Vio la feroz y sangrienta lucha que entablaron con los enemigos. La lucha era tan encarnizada e irregular como la que la había precedido, y en ella intervenían repentinamente grupos de hombres que unas veces llegaban por un lado y otras por otro y que parecían salir de lugares recónditos. En ese momento la lucha se intensificó, pues apareció otro grupo, un grupo de marineros medio desnudos, al frente de los cuales estaba Silk blandiendo un arma difícil de manejar, un atacador, y empezó a descargar golpes a diestro y siniestro sobre los españoles agrupados delante de ellos. La lucha volvió a intensificarse y un soldado español que estaba herido en un muslo y cojeaba trató de escapar, pero un marinero británico le persiguió y le derribó clavándole una pica debajo de las costillas; el pobre hombre se quedó allí moviéndose casi imperceptiblemente sobre un charco de su propia sangre.
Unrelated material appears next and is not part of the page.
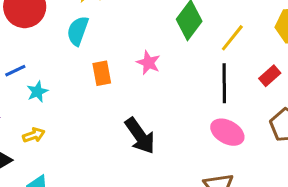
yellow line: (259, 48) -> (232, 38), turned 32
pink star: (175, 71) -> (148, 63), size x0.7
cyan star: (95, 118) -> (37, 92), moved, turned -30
Ahora no había nadie en la cubierta superior excepto los cadáveres que estaban amontonados en ella, pero Bush sabía que los hombres continuaban luchando en la entrecubierta porque allí se oían disparos, gritos y golpes, aunque le parecía que se iban atenuando. No le resultaba agradable su debilidad. Tuvo la tentación de apoyar la cabeza en un brazo y olvidar sus obligaciones, pero afloraron los horribles pensamientos que se ocultaban en un rincón de su mente, esperando la ocasión de salir, y que le aterrorizaban; y luchar contra ellos le debilitó aún más. No obstante, apoyó la cabeza en un brazo, pero hizo un gran esfuerzo por levantarla otra vez. Luego tuvo que hacer un esfuerzo mayor por levantarla, pero se obligó a hacerlo porque era su deber enterarse de todas las cosas que ocurrían. En ese momento una fuerte voz hirió sus oídos, causándole dolor.

—¡Aquí está el señor Bush, señor!

Unas manos le levantaron la cabeza. El sol le dio en los ojos, y eso le molestó tanto que cerró los ojos.

—¡Bush! —dijo Hornblower con voz suave—. ¡Bush! ¡Bush, hábleme, por favor!

Dos manos sujetaban ahora su cara. Pudo separar los párpados lo suficiente para ver a Hornblower inclinado sobre él, pero no tenía fuerzas para hablar, así que se limitó a mover ligeramente la cabeza mientras sonreía porque las manos de Hornblower le transmitían tranquilidad y seguridad.